Even though I told my folks I wasn’t going to play rugby anymore, perhaps there was a chance that somewhere in the house (on the East Coast) they kept my gear. While they checked my closet, I played in sneakers and put my extra junk in a grocery bag.

fritos corn chips, funky smell
“Who stinks like corn chips?” It’s been asked before.

But my old stuff got thrown out and it was time to get new hot cleats. Probably a good thing as the old stuff likely smelled like corn chips and not in a good way.

Mouth Guard

This I certainly wished I kept. Not the rinky-dinky self-molding mouth guard you get for $10 bucks, but made by my folks (did I mention they are dentists?) back when I was a goalie in, yikes, high school. My teeth have likely shifted since then. So now it’s time to find a dentist willing to take a mold of my teeth but not make the mouth guard. No one can beat the “uh, yea, my folks are dentists and will do this for me” price.

Chuy, Our Time Has Come to an End

Have you met Chuy? Well, it may be too late now to get acquainted. Chuy, a Hispanic nickname for Jesus, is what I’ve called my Bible cyst, or Ganglion cyst, and either way it’s time for him to go. Apparently, doctors used to smash them with Bibles to get them to pop. Get it? Bible Cyst – Jesus/Chuy?!

Moving on …

bible cyst
His name is Chuy, but the honeymoon is over.

Last time I went to a hand surgeon he tried to pop it with his bare hands and I yelped in pain. I’ve got to get back (to another hand surgeon!) and see if it can get aspirated. Or it will get popped in a tackle.

So, whatever happens first.

Wear A Sports Bra

For us blessed women, this can’t be over-emphasized. However, like a moron, I went to practice without one. No tackling for me that day. :: tears ::

Get Contact Lenses

I’m legally blind without corrective lenses. But, because I’m unprepared, I do not have contact lenses.
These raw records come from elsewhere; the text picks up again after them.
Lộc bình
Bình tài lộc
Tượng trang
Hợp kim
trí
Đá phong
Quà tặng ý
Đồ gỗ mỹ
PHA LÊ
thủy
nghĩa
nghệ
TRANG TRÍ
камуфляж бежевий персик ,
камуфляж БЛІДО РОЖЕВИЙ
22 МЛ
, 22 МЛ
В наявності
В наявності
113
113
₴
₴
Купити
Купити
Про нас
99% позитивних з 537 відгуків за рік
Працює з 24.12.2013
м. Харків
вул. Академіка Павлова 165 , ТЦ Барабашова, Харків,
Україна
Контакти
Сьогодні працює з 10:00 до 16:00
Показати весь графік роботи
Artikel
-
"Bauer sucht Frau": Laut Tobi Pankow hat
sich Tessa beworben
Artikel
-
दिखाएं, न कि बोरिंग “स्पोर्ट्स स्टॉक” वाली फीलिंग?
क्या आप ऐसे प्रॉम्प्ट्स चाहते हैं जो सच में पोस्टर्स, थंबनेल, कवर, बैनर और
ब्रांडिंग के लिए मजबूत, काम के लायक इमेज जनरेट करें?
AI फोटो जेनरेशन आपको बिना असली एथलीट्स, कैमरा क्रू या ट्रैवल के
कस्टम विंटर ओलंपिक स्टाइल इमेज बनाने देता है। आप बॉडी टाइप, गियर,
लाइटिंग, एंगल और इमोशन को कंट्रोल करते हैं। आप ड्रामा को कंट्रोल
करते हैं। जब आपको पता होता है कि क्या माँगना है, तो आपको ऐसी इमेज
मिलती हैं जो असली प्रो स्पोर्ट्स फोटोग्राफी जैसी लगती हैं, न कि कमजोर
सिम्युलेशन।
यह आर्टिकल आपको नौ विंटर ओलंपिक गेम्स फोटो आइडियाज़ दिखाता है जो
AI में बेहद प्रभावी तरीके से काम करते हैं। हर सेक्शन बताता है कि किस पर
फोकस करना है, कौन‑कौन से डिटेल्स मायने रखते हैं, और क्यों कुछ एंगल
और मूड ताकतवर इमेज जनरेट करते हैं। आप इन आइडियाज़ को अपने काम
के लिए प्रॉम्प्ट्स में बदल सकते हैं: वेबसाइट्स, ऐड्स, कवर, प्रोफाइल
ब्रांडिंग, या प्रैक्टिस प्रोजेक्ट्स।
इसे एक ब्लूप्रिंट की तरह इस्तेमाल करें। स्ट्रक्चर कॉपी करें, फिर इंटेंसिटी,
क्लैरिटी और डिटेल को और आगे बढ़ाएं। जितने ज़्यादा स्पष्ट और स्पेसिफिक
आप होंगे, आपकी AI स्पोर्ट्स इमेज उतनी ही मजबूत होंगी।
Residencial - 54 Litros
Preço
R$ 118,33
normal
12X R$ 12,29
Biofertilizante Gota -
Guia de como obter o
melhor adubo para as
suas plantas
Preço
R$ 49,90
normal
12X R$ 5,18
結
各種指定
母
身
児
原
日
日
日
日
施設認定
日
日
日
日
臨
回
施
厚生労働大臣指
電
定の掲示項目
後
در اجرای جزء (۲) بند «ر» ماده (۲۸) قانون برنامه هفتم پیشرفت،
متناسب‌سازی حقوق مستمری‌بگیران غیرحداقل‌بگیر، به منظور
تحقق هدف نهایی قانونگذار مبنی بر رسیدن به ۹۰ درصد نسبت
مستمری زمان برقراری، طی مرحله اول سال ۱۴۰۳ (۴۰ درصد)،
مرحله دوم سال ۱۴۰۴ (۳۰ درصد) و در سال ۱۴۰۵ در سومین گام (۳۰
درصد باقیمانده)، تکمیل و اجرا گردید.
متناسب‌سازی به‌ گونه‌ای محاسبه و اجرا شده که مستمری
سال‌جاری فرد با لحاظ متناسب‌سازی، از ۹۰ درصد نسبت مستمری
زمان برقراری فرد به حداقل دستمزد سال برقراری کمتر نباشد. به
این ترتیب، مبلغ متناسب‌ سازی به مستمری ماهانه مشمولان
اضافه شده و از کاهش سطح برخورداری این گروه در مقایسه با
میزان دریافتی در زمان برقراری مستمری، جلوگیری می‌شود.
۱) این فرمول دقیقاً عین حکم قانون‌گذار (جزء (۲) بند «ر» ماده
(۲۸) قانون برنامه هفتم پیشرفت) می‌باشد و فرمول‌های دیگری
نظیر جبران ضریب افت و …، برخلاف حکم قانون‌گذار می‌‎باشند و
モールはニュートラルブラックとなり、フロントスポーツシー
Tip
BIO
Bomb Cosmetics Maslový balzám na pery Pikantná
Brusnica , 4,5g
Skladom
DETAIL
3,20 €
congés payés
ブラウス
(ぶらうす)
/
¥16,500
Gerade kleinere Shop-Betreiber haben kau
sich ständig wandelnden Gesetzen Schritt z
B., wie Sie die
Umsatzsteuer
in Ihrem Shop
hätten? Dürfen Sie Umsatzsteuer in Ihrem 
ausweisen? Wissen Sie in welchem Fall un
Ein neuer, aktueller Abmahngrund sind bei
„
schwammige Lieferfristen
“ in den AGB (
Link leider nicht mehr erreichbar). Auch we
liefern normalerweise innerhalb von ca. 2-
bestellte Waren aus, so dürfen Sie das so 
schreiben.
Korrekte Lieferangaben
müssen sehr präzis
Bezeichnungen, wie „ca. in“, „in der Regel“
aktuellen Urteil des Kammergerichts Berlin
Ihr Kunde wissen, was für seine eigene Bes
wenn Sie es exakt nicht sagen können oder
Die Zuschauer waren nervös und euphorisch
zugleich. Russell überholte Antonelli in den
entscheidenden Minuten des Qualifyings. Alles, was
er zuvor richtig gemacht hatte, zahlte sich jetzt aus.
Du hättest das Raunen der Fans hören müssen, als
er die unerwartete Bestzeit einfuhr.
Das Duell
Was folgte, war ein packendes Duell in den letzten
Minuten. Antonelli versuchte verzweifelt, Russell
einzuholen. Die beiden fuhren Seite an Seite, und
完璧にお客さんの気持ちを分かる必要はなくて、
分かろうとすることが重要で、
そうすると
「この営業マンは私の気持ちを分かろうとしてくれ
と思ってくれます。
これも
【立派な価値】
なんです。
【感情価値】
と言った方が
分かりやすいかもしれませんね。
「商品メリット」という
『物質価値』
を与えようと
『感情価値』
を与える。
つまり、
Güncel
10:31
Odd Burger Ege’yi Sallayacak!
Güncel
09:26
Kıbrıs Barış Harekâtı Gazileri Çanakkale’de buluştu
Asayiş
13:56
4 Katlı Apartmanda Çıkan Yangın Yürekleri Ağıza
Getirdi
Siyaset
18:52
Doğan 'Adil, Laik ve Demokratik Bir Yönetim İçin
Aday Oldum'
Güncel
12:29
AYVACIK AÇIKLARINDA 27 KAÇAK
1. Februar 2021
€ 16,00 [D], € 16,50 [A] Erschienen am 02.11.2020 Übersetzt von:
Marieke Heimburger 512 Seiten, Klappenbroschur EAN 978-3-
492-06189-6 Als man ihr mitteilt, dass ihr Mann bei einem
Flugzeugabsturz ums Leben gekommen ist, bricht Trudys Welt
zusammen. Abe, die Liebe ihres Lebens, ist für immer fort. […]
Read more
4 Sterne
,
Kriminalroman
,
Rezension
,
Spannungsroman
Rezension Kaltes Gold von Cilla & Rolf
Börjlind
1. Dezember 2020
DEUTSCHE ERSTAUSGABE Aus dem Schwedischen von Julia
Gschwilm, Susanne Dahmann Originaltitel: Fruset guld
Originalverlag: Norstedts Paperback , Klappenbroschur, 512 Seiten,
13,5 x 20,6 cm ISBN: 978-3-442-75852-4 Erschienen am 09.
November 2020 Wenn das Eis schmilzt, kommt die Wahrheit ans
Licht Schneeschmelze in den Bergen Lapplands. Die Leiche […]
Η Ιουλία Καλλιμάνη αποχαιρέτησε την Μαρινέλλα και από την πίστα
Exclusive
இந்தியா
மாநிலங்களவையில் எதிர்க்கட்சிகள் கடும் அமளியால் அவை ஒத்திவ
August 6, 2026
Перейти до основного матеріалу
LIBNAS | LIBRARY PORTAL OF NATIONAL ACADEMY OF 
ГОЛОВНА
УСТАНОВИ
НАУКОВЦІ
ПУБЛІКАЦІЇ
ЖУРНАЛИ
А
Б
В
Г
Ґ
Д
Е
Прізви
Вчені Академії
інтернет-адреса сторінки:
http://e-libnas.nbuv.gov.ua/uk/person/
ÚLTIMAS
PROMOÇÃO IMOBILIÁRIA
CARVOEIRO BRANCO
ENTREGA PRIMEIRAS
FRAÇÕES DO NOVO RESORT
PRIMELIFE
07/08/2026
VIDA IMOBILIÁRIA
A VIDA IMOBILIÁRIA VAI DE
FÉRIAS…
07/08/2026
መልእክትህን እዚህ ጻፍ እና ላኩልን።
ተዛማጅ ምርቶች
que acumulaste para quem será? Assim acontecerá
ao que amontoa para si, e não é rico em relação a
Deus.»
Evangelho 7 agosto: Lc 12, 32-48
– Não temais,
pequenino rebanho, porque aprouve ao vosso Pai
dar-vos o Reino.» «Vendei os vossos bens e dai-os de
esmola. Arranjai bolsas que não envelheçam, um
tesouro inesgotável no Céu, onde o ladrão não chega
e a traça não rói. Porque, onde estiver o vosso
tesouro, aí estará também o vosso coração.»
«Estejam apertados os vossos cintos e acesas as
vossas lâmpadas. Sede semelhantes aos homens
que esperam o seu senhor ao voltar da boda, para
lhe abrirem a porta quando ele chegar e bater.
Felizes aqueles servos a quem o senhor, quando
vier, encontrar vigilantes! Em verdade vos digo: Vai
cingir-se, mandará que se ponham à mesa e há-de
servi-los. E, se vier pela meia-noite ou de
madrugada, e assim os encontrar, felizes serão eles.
Playing with glasses in rugby is like a gigantic bullseye on the face. Although, after being designated to hold the pads to practice rucks the glasses don’t stay on for very long. It’s a good way for the girls to judge how well they’re hitting the pads based on how far my glasses go flying.

Thanks to Pearle Vision who told me my contacts were ordered and en route, which they were not, I had to order them again — elsewhere.

In the interim, practice looks like this:

women rugby blurry artistic photo
Pretty to you? What I see all the time without glasses.

On a side note: Pearle Vision, you stink.